* **PROVIDED TEXT**
# # #
Realizing Accessibility, Part 1

This article is a part of a series that will cover some practical ways for product teams, UX Teams, and stakeholders to get started with accessibility. The articles will cover topics including how to create an accessible product, resources on how to get started, how to get an accessibility budget, and UXR methods for accessibility testing.

Sophie Shrimpton
11 min readJun 28, 2021

I stood in front of the bathroom door, a crutch in each hand one day after hip surgery. I looked at the door — How the heck (I didn’t say heck.) am I supposed to use the bathroom? I can’t open the door. This is known as a temporary disability. I would heal but that didn’t help me with my most pressing problem — opening a door. Embarrassed and slightly mortified, I had to wait for someone to pass by so I could get help opening the door. This is known as exclusionary design. It is a design that does not include everyone in the experience. The non-automatic door was created as a solution for able-bodied individual, not temporary, situational, or permanent disabilities.

We come across exclusionary designs every day — low lighting restaurants where people with poor vision struggle to read the menu, buildings without ramps OR the ramp is in the back so the person on a wheelchair has to use a service entrance, and creating technological solutions that only a certain socio-economic status can afford. Oftentimes, we are unaware of these exclusionary designs because we are included in the experience. We painfully notice when we are excluded. We take for granted being included.

Why do so many people get accessibility wrong?

  1. Accessibility is commonly separated from usability. Companies believe they can use overlays or add on accessibility at the end; however, similar to how you cannot add eggs into the cake at the end, you cannot add an overlay at the end as your silver bullet to accessibility. Accessibility must be baked into your process to do it right.
  2. It’s a complex discipline to learn for developers, designers, and copyrighters. It takes a lot of time to learn how to do this correctly; without an expert on your team, it’s easily to feel overwhelmed and give up or half do it.
  3. Lastly, there’s a notion that accessible designs are less aesthetically pleasing. Therefore, some companies fall into the tap of prioritizing visuals over usability.
# # #
* **THINGS TO DO**
**a)** Recast the paragraph of the accessibility article that begins "We come across exclusionary designs every day" as a short bulleted list that keeps its main facts.
**b)** Answer these questions using the accessibility article, one answer per line, marked the same way:
(i) What surgery had the writer had the day before standing at the bathroom door?
(ii) In the first reason people get accessibility wrong, what is adding an overlay at the end compared to?
(iii) What impression about accessible designs leads some companies to prioritize visuals over usability?
**c)** Copy from the accessibility article the part that opens with the words containing "This article is" and closes with "for accessibility testing.".
# # #
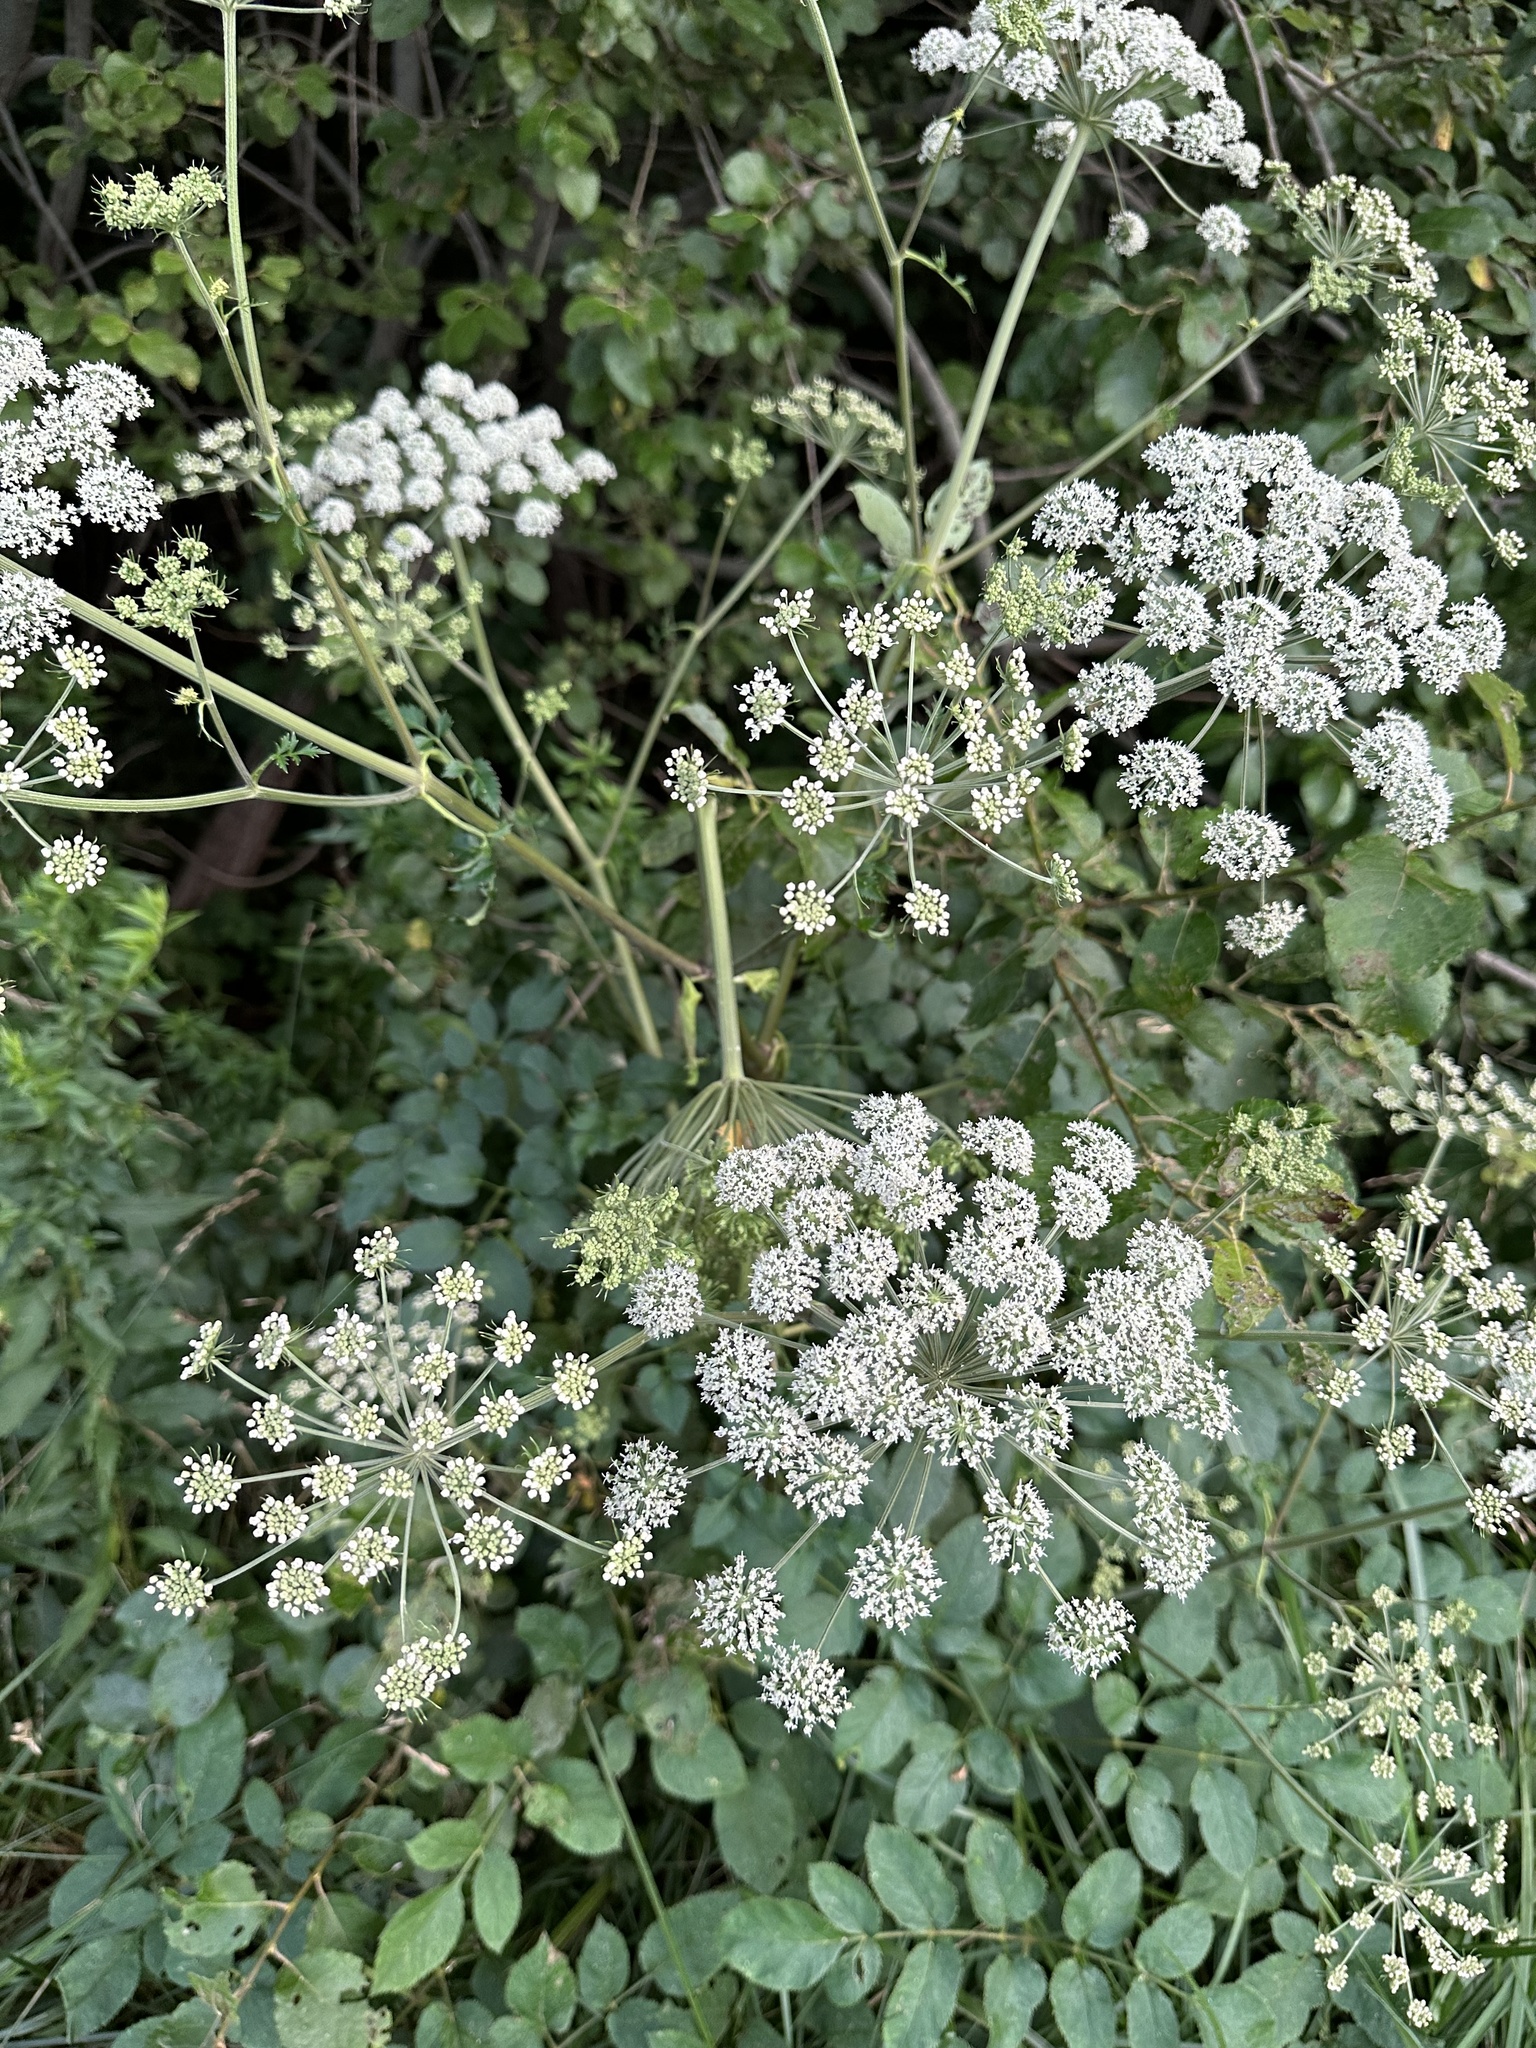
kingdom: Plantae
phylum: Tracheophyta
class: Magnoliopsida
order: Apiales
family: Apiaceae
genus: Angelica
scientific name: Angelica sylvestris
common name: Wild angelica
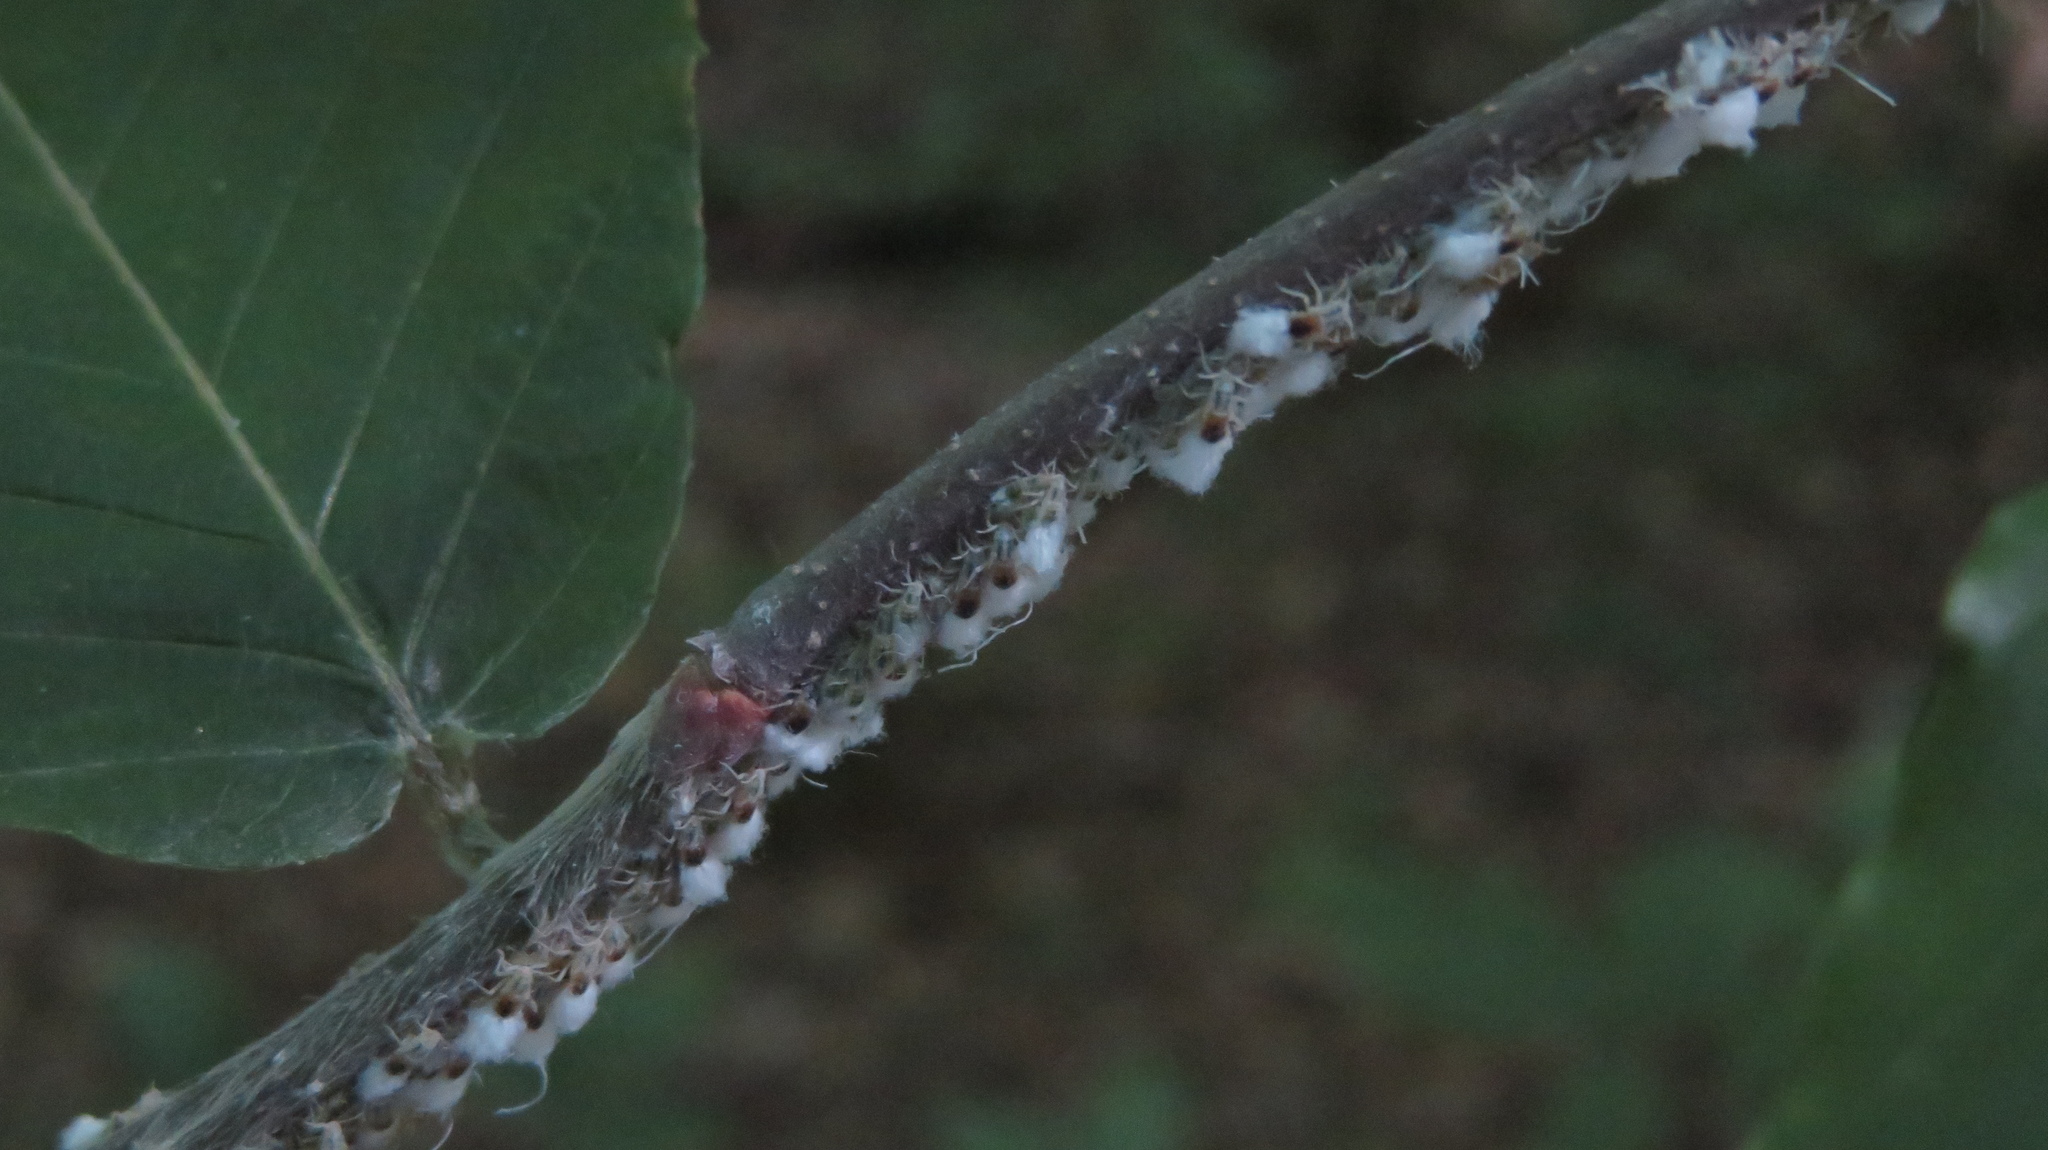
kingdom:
# # #
* **RESPONSES BY TASK**
**a)**
- Exclusionary designs are encountered every day. Examples include:
  - dimly lit restaurants where people with poor vision struggle to read the menu
  - buildings with no ramp, or with a ramp at the back that forces wheelchair users to use a service entrance
  - technology that only people of a certain socio-economic status can afford
- People often don't notice these designs when they are included in the experience.
- Exclusion is noticed painfully, while inclusion is taken for granted.

**b)**
(i) Hip surgery.
(ii) Adding eggs into a cake at the end.
(iii) The notion that accessible designs are less aesthetically pleasing.

**c)**
This article is a part of a series that will cover some practical ways for product teams, UX Teams, and stakeholders to get started with accessibility. The articles will cover topics including how to create an accessible product, resources on how to get started, how to get an accessibility budget, and UXR methods for accessibility testing.